« 30 années de rancœur »
18/08/2024 Bonjour à toutes et à tous,
J’ai découvert fortuitement qu’il était possible de nourrir 30 années de rancœur, même symboliquement, à mon encontre, qui plus est.
Cette information m’a choquée, alors j’ai fait une petite introspection, mais fort heureusement, je ne présente pas de comportement pathologique.
L’oubli et l’indifférence ont eu raison ce qui m’était désagréable, préférant mettre de l’énergie ailleurs, plutôt que la focaliser finalement sur des choses extérieures à moi-même.
Certes, cela demande du travail, car qui ne veut pas lâcher son passé s’y raccroche désespérément comme à une corde qui le relierait encore au rivage.
Pourtant, en y regardant bien, la corde n’est raccrochée à rien, il n’y a plus de rivage qui vaille depuis belle lurette…
C’est une illusion du mental qui recrée le film, histoire de se raccrocher à quelque chose qui est vide, en somme, se lover dans une coquille vide, tristesse.
Dans le même temps, merci la synchronicité qui fait toujours des merveilles, j’ai vu un film français, par chance pour ma compréhension au pays du plurilinguisme.
Mais Je verrai toujours vos visages, de Jeanne Herry, a soudain soulevé une vague de douleur en moi, j’ai sangloté pratiquement tout au long du film…
J’avais besoin de l’entendre dans la bouche d’une autre pour le comprendre.
La justice réparatrice, c’est elle qui m’a manqué à plusieurs âges de ma vie ; je n’épargnerai personne ; ni justice, ni réparation.

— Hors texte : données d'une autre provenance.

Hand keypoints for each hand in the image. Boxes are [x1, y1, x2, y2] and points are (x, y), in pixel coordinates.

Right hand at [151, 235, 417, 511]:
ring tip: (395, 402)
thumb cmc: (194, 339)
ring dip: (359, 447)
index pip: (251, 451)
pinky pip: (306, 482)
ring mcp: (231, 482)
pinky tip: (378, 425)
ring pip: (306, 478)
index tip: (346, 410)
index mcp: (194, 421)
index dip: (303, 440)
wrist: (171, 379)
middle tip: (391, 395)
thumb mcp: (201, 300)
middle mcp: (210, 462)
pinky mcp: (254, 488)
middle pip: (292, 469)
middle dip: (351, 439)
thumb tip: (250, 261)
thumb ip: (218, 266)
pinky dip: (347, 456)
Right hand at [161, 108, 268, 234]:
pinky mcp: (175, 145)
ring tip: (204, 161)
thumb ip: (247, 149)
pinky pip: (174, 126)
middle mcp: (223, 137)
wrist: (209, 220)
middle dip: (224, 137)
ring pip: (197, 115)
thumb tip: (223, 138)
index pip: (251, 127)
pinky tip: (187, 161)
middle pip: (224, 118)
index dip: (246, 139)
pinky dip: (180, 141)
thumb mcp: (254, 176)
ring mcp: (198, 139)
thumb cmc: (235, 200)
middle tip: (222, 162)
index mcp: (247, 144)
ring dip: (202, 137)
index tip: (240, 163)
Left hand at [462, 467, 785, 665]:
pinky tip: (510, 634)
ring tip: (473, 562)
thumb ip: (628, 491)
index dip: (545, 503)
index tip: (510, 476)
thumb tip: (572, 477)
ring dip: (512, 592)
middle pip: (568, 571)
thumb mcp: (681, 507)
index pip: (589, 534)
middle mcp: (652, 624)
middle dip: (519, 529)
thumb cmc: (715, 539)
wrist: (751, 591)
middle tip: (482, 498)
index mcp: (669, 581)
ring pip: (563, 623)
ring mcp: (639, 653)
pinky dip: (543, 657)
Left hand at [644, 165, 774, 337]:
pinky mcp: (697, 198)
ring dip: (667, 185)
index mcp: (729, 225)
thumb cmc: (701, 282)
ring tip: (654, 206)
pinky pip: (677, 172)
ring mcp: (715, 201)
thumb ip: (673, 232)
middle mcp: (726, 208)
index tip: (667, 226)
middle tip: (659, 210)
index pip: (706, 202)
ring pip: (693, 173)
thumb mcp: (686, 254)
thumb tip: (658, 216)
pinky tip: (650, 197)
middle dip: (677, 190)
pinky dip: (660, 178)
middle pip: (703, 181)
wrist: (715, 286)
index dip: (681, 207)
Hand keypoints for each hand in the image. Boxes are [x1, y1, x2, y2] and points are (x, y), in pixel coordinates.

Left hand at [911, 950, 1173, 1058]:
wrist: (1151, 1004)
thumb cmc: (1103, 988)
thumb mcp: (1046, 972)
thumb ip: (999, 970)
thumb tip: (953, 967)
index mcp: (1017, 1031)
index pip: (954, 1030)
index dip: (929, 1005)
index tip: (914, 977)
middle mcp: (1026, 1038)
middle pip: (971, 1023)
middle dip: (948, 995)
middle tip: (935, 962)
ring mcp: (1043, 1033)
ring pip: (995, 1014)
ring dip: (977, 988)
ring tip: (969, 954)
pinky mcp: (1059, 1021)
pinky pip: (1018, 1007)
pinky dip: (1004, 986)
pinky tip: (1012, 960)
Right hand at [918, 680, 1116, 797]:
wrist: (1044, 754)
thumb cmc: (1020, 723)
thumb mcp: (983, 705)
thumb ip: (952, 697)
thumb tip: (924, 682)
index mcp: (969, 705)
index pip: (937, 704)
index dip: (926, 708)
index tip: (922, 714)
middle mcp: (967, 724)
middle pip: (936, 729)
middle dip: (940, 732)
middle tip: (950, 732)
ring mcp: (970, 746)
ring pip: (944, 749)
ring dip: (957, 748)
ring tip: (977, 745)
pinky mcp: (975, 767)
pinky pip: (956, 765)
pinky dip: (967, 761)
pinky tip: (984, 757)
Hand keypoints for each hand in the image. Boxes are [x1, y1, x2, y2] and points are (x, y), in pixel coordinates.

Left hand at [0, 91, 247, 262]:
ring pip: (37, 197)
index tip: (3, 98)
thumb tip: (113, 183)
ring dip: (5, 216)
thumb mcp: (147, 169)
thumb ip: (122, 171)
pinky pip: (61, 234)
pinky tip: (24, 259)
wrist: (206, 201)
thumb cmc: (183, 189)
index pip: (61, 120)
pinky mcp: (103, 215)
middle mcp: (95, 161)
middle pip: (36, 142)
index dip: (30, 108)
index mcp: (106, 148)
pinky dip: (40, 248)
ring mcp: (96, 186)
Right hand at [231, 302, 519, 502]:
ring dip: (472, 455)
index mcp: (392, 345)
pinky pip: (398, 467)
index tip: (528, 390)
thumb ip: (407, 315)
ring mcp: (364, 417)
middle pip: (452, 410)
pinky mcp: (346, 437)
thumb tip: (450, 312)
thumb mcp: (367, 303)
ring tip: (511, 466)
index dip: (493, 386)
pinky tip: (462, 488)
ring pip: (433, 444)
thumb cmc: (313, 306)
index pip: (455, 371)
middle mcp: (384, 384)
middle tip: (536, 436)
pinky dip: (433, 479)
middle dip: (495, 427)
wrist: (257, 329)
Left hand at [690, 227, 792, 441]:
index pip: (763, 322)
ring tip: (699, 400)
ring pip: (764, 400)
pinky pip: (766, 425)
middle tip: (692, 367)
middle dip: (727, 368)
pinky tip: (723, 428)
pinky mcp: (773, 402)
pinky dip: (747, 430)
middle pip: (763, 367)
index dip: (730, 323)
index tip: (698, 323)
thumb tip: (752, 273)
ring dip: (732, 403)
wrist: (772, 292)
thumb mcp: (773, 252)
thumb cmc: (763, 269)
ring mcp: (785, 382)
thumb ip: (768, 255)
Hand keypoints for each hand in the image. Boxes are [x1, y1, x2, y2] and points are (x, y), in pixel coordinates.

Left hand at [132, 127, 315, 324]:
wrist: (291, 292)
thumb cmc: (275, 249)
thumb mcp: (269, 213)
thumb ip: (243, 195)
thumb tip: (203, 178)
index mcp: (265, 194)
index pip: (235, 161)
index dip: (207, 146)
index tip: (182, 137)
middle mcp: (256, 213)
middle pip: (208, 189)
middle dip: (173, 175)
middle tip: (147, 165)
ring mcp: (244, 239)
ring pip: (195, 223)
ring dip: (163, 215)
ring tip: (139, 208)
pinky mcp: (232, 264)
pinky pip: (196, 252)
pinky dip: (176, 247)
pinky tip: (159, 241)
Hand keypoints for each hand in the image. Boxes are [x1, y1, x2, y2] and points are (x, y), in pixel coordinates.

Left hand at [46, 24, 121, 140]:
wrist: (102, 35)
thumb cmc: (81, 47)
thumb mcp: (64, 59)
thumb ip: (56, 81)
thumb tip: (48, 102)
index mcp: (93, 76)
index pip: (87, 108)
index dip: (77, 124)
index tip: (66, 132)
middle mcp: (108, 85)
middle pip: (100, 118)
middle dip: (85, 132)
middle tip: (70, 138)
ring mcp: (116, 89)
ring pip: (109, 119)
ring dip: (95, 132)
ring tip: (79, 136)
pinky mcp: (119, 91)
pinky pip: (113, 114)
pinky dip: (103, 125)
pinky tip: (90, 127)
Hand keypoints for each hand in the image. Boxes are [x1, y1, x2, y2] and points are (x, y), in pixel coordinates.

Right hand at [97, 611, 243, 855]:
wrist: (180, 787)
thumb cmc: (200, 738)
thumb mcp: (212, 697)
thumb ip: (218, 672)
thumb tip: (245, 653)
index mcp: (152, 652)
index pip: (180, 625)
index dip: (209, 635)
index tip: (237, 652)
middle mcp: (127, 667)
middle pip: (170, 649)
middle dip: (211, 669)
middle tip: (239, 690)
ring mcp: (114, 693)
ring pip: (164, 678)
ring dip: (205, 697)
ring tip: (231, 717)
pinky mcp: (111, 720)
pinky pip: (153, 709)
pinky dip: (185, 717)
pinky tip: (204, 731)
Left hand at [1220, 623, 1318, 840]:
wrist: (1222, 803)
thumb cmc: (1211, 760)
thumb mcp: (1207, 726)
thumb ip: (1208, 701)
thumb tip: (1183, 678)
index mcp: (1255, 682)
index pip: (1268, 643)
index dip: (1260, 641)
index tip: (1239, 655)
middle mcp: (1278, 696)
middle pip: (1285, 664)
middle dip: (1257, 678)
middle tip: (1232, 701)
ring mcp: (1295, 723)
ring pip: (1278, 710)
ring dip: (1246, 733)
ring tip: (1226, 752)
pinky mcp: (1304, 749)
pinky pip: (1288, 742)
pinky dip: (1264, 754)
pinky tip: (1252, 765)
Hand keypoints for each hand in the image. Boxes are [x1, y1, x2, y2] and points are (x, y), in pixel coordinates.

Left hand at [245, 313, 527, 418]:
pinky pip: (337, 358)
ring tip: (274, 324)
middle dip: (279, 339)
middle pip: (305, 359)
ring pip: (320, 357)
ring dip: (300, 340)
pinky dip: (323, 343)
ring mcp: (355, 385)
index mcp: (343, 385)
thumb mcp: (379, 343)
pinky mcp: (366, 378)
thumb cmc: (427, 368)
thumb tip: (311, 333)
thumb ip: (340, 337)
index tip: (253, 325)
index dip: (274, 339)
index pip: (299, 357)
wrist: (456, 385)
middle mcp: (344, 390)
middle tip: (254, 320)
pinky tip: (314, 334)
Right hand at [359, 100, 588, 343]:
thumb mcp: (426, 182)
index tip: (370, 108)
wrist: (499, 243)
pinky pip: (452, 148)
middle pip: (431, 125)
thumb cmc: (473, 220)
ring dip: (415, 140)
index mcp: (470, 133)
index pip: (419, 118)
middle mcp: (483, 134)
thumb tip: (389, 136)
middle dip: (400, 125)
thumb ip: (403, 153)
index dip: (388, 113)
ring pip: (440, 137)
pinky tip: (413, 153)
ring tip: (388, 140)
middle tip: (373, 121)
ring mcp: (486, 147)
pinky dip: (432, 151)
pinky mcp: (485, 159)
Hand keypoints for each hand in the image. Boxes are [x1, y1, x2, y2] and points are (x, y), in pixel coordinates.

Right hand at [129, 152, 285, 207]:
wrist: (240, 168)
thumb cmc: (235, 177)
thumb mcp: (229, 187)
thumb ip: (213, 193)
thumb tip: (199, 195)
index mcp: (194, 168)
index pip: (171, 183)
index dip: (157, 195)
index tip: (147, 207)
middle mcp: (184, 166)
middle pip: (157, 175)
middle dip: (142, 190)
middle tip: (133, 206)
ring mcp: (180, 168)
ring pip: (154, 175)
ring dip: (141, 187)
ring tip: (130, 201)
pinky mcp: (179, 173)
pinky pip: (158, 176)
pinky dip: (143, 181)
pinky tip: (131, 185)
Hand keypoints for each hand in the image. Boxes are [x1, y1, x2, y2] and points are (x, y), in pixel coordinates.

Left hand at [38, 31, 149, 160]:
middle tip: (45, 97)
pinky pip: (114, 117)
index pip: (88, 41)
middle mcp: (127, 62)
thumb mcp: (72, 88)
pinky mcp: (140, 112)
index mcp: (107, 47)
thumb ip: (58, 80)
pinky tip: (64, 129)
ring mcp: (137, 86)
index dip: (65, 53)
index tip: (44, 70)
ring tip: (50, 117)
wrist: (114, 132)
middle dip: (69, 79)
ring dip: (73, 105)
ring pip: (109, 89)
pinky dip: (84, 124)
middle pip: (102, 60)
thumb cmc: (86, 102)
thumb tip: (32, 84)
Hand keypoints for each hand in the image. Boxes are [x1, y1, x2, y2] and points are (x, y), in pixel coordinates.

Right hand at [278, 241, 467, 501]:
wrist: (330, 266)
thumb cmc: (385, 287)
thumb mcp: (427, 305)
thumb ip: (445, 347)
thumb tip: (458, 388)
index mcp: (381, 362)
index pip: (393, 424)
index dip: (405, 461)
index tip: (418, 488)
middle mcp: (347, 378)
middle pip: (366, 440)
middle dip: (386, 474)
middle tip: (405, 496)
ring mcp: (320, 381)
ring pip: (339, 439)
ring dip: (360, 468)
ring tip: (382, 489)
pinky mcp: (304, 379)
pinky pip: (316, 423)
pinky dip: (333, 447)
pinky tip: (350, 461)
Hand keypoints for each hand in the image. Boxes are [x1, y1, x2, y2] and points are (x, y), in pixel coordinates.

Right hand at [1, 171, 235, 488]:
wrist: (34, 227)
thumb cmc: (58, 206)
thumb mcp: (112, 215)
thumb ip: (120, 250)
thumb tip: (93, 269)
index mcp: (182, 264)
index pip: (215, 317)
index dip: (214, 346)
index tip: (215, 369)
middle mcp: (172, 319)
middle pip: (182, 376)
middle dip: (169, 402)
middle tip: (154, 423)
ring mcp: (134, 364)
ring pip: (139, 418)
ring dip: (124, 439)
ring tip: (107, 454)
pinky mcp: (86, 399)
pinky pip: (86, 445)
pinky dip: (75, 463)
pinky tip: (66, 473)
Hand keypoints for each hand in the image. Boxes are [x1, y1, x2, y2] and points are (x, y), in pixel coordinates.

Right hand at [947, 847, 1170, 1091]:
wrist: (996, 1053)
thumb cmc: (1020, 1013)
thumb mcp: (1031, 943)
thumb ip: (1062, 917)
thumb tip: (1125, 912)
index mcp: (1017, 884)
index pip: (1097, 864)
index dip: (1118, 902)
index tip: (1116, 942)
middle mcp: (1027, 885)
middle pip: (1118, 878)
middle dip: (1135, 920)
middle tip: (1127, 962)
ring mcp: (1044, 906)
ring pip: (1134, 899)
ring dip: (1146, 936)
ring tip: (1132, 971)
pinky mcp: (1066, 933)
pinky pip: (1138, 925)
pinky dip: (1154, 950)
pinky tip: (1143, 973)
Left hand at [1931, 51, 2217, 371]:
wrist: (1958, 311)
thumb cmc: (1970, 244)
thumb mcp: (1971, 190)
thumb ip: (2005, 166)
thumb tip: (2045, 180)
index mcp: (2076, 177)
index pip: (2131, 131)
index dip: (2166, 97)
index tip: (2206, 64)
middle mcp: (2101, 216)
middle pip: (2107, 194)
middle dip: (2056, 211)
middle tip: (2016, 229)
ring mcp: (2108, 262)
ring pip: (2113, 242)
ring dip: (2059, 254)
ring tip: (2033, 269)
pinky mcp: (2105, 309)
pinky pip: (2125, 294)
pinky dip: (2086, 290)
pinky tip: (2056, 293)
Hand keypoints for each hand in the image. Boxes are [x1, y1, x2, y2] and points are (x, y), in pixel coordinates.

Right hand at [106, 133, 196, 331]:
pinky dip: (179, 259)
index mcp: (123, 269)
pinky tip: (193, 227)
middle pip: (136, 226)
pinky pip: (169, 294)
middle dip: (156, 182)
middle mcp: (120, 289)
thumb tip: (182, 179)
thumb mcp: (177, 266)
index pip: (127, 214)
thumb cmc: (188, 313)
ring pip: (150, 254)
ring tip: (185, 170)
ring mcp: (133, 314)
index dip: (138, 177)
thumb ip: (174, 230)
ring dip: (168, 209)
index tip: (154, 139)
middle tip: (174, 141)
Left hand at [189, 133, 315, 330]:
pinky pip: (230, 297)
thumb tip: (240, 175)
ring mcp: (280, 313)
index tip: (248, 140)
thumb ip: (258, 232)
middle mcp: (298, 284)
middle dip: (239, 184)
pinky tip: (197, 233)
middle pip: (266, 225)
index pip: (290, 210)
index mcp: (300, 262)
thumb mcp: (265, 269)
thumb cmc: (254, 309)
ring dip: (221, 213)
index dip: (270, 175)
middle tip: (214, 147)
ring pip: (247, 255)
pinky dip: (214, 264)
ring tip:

Comme Chloé, admirablement incarnée par Adèle Exarchopoulos, j’aurais voulu pouvoir dire pour ne plus subir le poids de non-dits durant des années.
Malgré les tentatives de manipulation des agresseurs pour taire l’innommable, elle a pu le faire, mais combien de victimes en ont eu l’opportunité ?
Du côté des condamnés, dans le film, tous crimes et délits confondus, ce n’était vraisemblablement rien, ni violence, ni menace… juste un besoin, une pulsion à satisfaire.
Le constat, crûment balancé alentour, m’a glacé le sang : maintenant que c’est passé, c’est fini… tous ont cette même phrase, à gerber.
Cela réveillait tant de violence en moi, ce ressenti jamais écouté et encore moins par les mis en cause…
Pour certains, la justice a fait son boulot de justice, mais rien n’a jamais été réparé, jamais.
On statue, on instruit, on délibère, on ordonne, dans le désordre et ensuite on classe, à la suivante.
Autour de toi on te dira, oui tu me l’as déjà raconté… pourquoi tu ramènes ça… faut passer à autre chose…
Et puis, toujours ces mêmes phrases maudites dans ta maudite vie de femme si par malheur, un jour, durant une grossesse, tu venais à perdre précocement ton bébé.
Autour de toi on te dira encore, oui tu me l’as déjà raconté… faut oublier… faut passer à autre chose…
Sommes-nous vouées à n’être que des gouffres, des abîmes de souffrances, des plaies vivantes dont personne ne veut entendre les plaintes ?
Alors, n’y changez rien, mon visage vous hantera toujours.